P. Rico, F. Miró et Ma. José Lapena, Inédits Dibuixos de Joan Miró, catalogue d'exposition : Majorque, Fundació Pilar i Joan Miró, 19.12.1994 – 26.02.1995).
Georges Raillard, Joan Miró – La couleur de mes rêves/ Interviews, traduction de Neide Luzia de Rezende, São Paulo, Estação Liberdade.
notes
[I] La déclaration de Breton a été faite dans un texte initialement daté de 1941, republié dans André Breton, Le Surréalisme et la Peinture, Paris, Gallimard, 1965. Pour un avis contraire, soulignant la négativité et la violence de cet art aux traces de « désastre », voir Georges Bataille : « Joan Miró : Peintures Récentes », in DOCUMENTS, Non. 7, Paris, 1930 ; représentant. idem, Œuvres complètes Moi, Paris, Gallimard, 1970.

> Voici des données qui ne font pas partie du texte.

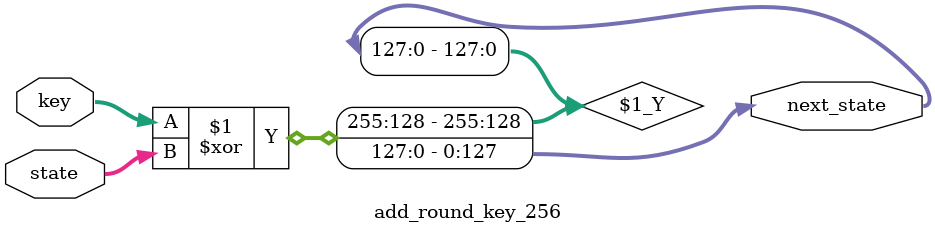
<source format=v>

module add_round_key_256(state,key,next_state);
    input [0:255] key;
    input [0:127] state;
    output [0:127] next_state;
    assign next_state =key^state;
endmodule

</source>
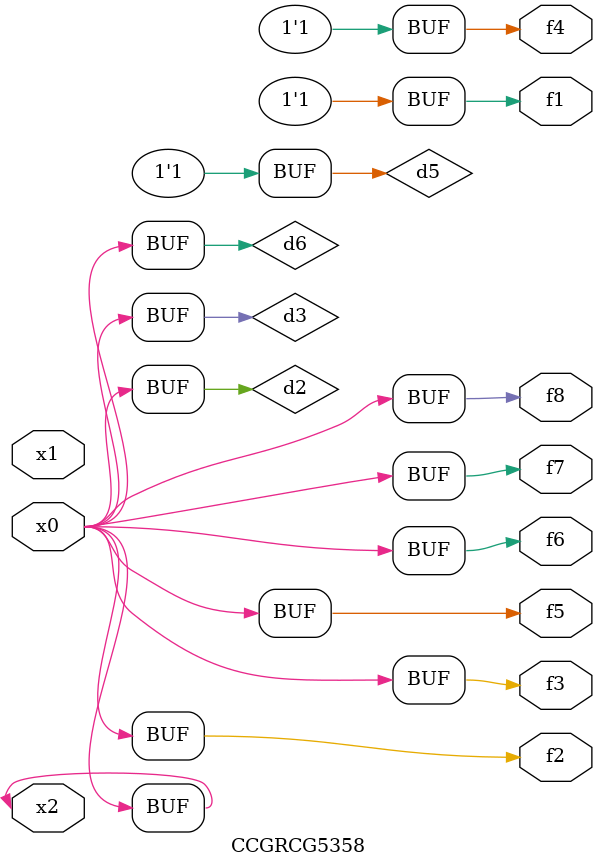
<source format=v>
module CCGRCG5358(
	input x0, x1, x2,
	output f1, f2, f3, f4, f5, f6, f7, f8
);

	wire d1, d2, d3, d4, d5, d6;

	xnor (d1, x2);
	buf (d2, x0, x2);
	and (d3, x0);
	xnor (d4, x1, x2);
	nand (d5, d1, d3);
	buf (d6, d2, d3);
	assign f1 = d5;
	assign f2 = d6;
	assign f3 = d6;
	assign f4 = d5;
	assign f5 = d6;
	assign f6 = d6;
	assign f7 = d6;
	assign f8 = d6;
endmodule

</source>
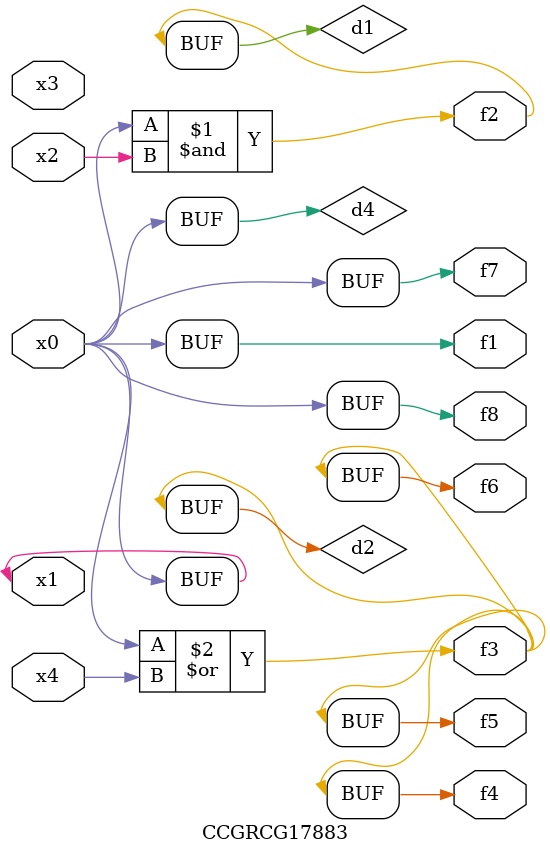
<source format=v>
module CCGRCG17883(
	input x0, x1, x2, x3, x4,
	output f1, f2, f3, f4, f5, f6, f7, f8
);

	wire d1, d2, d3, d4;

	and (d1, x0, x2);
	or (d2, x0, x4);
	nand (d3, x0, x2);
	buf (d4, x0, x1);
	assign f1 = d4;
	assign f2 = d1;
	assign f3 = d2;
	assign f4 = d2;
	assign f5 = d2;
	assign f6 = d2;
	assign f7 = d4;
	assign f8 = d4;
endmodule

</source>
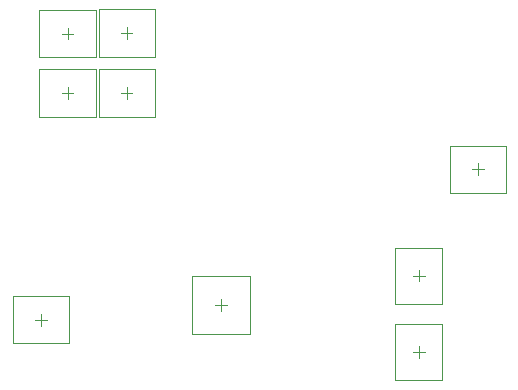
<source format=gbr>
%FSTAX25Y25*%
%MOMM*%
%SFA1B1*%

%IPPOS*%
%ADD40C,0.100000*%
%ADD45C,0.050000*%
%LNdevboard_mechanical_15-1*%
%LPD*%
G54D40*
X4449998Y2149998D02*
Y2249998D01*
X4399998Y2199998D02*
X4499998D01*
X4449998Y1499999D02*
Y1599999D01*
X4399998Y1549999D02*
X4499998D01*
X1427002Y4248998D02*
X1527002D01*
X1477002Y4198998D02*
Y4298998D01*
X1927004Y4252998D02*
X2027003D01*
X1977003Y4202998D02*
Y4302998D01*
X4899997Y3099998D02*
X4999997D01*
X4949997Y3049998D02*
Y3149998D01*
X1427002Y3744998D02*
X1527002D01*
X1477002Y3694998D02*
Y3794998D01*
X1927004Y3744998D02*
X2027003D01*
X1977003Y3694998D02*
Y3794998D01*
X1199997Y1825299D02*
X1299999D01*
X1249997Y1775299D02*
Y1875299D01*
X2776697Y1899998D02*
Y1999998D01*
X2726697Y1949998D02*
X2826699D01*
G54D45*
X4249999Y1962497D02*
X4649998D01*
X4249999Y2437498D02*
X4649998D01*
X4249999Y1962497D02*
Y2437498D01*
X4649998Y1962497D02*
Y2437498D01*
X4249999Y1312499D02*
X4649998D01*
X4249999Y1787499D02*
X4649998D01*
X4249999Y1312499D02*
Y1787499D01*
X4649998Y1312499D02*
Y1787499D01*
X1714502Y4048998D02*
Y4448997D01*
X1239504Y4048998D02*
Y4448997D01*
Y4048998D02*
X1714502D01*
X1239504Y4448997D02*
X1714502D01*
X2214501Y4052999D02*
Y4452998D01*
X1739503Y4052999D02*
Y4452998D01*
Y4052999D02*
X2214501D01*
X1739503Y4452998D02*
X2214501D01*
X4712497Y2899999D02*
Y3299998D01*
X5187497Y2899999D02*
Y3299998D01*
X4712497D02*
X5187497D01*
X4712497Y2899999D02*
X5187497D01*
X1714502Y3544999D02*
Y3944998D01*
X1239504Y3544999D02*
Y3944998D01*
Y3544999D02*
X1714502D01*
X1239504Y3944998D02*
X1714502D01*
X2214501Y3544999D02*
Y3944998D01*
X1739503Y3544999D02*
Y3944998D01*
Y3544999D02*
X2214501D01*
X1739503Y3944998D02*
X2214501D01*
X1012499Y1625297D02*
Y2025299D01*
X1487497Y1625297D02*
Y2025299D01*
X1012499D02*
X1487497D01*
X1012499Y1625297D02*
X1487497D01*
X2534198Y1707499D02*
X3019198D01*
X2534198Y2192497D02*
X3019198D01*
Y1707499D02*
Y2192497D01*
X2534198Y1707499D02*
Y2192497D01*
M02*
</source>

[Ii] La dissidence du surréalisme, après la scission survenue avec le deuxième manifeste de Breton (1930), et son ralliement, la même année, au PCF, regroupé en DOCUMENTS, et à partir de 1931 critiquer la société (Publication d'orientation trotskyste). Le groupe a combattu, au nom du matérialisme, les idéaux surréalistes. La critique des idées élevées renvoyait à l'idée d'"informe", forgée par Bataille, et proposait la déformation comme pratique discursive dans la littérature et les arts visuels (Masson, Miró, Giacometti, "l'art primitif" étaient donnés en exemple). En 1935, les deux factions sont momentanément alliées au sein du front antifasciste « Contre-Attaque ».

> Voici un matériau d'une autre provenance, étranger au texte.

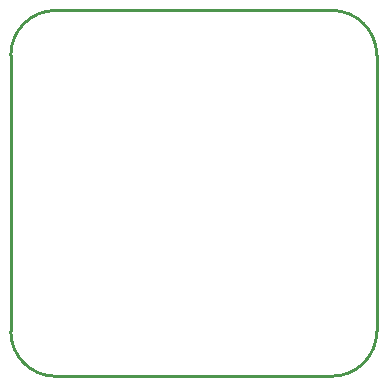
<source format=gko>
G04 Layer: BoardOutlineLayer*
G04 EasyEDA Pro v2.2.39.2, 2025-05-28 23:54:08*
G04 Gerber Generator version 0.3*
G04 Scale: 100 percent, Rotated: No, Reflected: No*
G04 Dimensions in millimeters*
G04 Leading zeros omitted, absolute positions, 4 integers and 5 decimals*
G04 Generated by one-click*
%FSLAX45Y45*%
%MOMM*%
%ADD10C,0.254*%
%ADD11C,0.7797*%
G75*


G04 Rect Start*
G54D10*
G01X-1166721Y1549410D02*
G01X1170583Y1549410D01*
G02X1551583Y1168410I0J-381000D01*
G01X1551583Y-1167281D01*
G02X1170583Y-1548281I-381000J0D01*
G01X-1166721Y-1548281D01*
G02X-1547721Y-1167281I0J381000D01*
G01X-1547721Y1168410D01*
G02X-1166721Y1549410I381000J0D01*
G04 Rect End*

M02*


</source>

[Iii] La désublimation du fond s'accentue. En 1940-41, la base (le ciel) des oeuvres de la série constellations il est fabriqué avec le solvant utilisé pour nettoyer la peinture des pinceaux sales. Dans le même sens, en 1974, Miró met le feu aux écrans ; et, en 1975, défèque sur un nouveau support, le papier de verre, pour composer un triptyque. Dans l'exposition actuelle, l'idée du fond comme support, analogue au sol d'un atelier, ressort. Miró privilégie plusieurs éléments abandonnés, comme le papier d'emballage ondulé, qui perfore son dessin. Niant la hiérarchie du créateur sur la matière passive, il s'érige en cadreur, pour qui le rapport au film se fait dans une détermination réciproque. En sculpture, le sauvetage des vestiges est également central.
[Iv] Voir Georges Raillard, Joan Miró – La couleur de mes rêves/ Interviews [1990], traduction par Neide Luzia de Rezende, São Paulo, Estação Liberdade, 1992 (4e éd.), p. 25-6.